(TEXT EXCERPT)
(begin)

You seem to be telling me that pumped hydro is already there, but I can't find a decent source agreeing with you (or any numbers dealing with this use case for that matter).
What I am saying about pumped hydro is that it is deeply mature technology, with no surprises in store. All the equipment is essentially unchanged for decades, except for control-system electronics. All that is new is reservoirs not fed by watersheds.
There are actually dozens of shallow reservoirs behind earthen dams way high up in California's Sierra Nevada mountain range, many almost a century old, constructed with bulldozers that used pulleys instead of hydraulics, hauled up there on fantastically bad cart-track roads. The reservoirs feed penstocks down to Pelton wheels thousands of feet below. For storage, they just attached pumps to the penstocks to push water back up.
> What I am saying about pumped hydro is that it is deeply mature technology, with no surprises in store. All the equipment is essentially unchanged for decades, except for control-system electronics. All that is new is reservoirs not fed by watersheds.

(end)

(AVAILABLE DATA)
(begin)

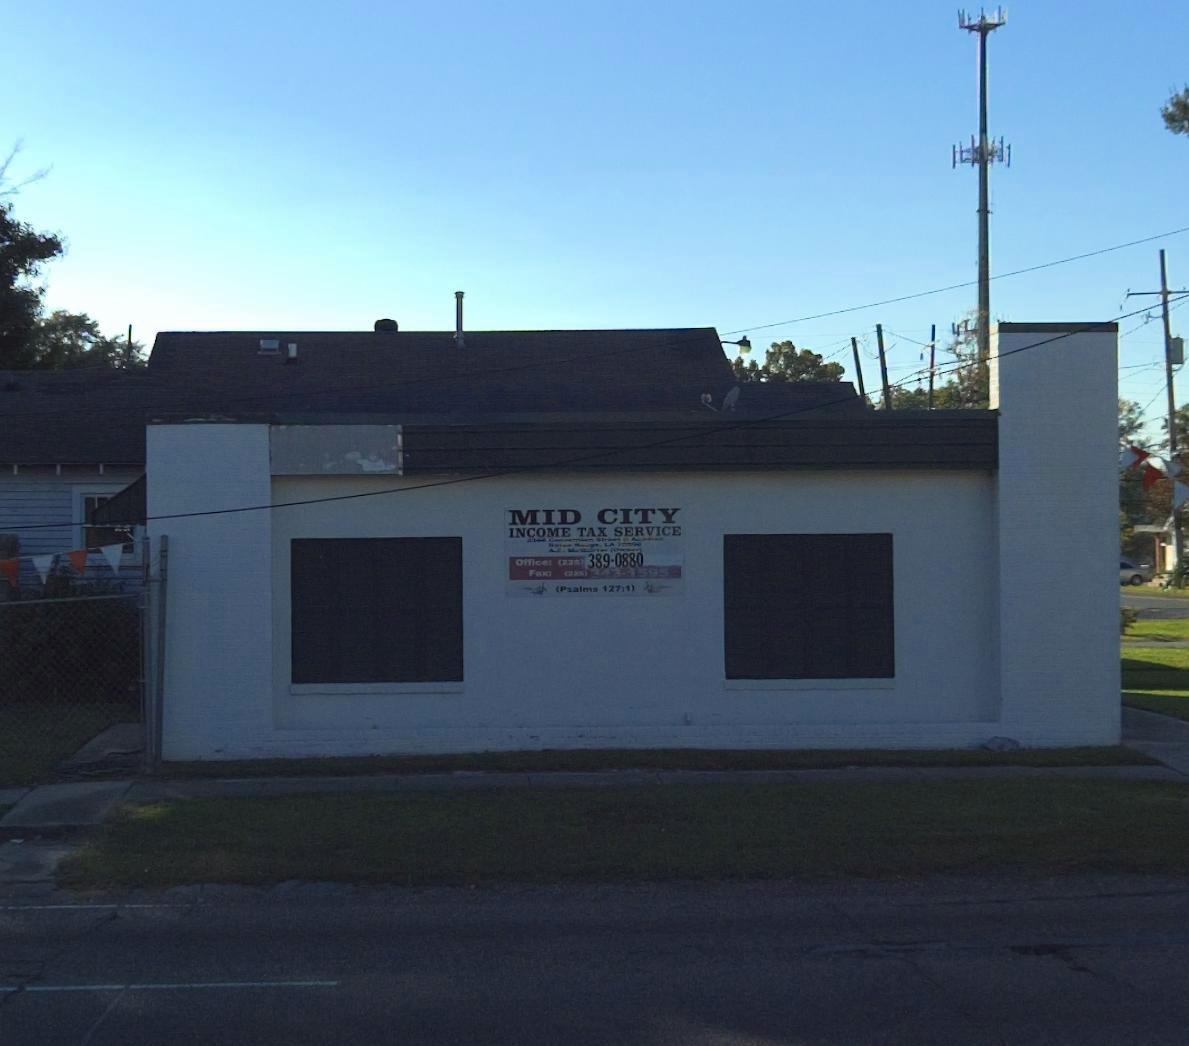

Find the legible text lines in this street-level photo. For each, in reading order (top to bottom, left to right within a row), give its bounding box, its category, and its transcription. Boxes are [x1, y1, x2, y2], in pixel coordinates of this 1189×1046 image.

(end)

(JOB 1)
Decide whether each statement below agrees with the pumped hydro text, answering yes or no and quoting the words of the text that settle it.
(a) The equipment for pumped hydro has changed a great deal in recent decades.
(b) The Sierra Nevada reservoirs feed penstocks that lead down to Pelton wheels.
(c) The bulldozers that built the earthen dams relied on hydraulics.
(JOB 2) Update the pumped hydro text, starting at "There are actually" and ending at "water back up.", so that "turbines" takes the place of "Pelton wheels".
(JOB 3) In one to three sentences, explain why the pumped hydro text says pumped hydro has "no surprises in store."

(WRITTEN SOLUTION 1)
(a) No: "All the equipment is essentially unchanged for decades, except for control-system electronics."
(b) Yes: "The reservoirs feed penstocks down to Pelton wheels thousands of feet below."
(c) No: "constructed with bulldozers that used pulleys instead of hydraulics"

(WRITTEN SOLUTION 2)
There are actually dozens of shallow reservoirs behind earthen dams way high up in California's Sierra Nevada mountain range, many almost a century old, constructed with bulldozers that used pulleys instead of hydraulics, hauled up there on fantastically bad cart-track roads. The reservoirs feed penstocks down to turbines thousands of feet below. For storage, they just attached pumps to the penstocks to push water back up.

(WRITTEN SOLUTION 3) Pumped hydro is deeply mature technology. Apart from control-system electronics, its equipment has stayed essentially unchanged for decades. The only new element is reservoirs not fed by watersheds.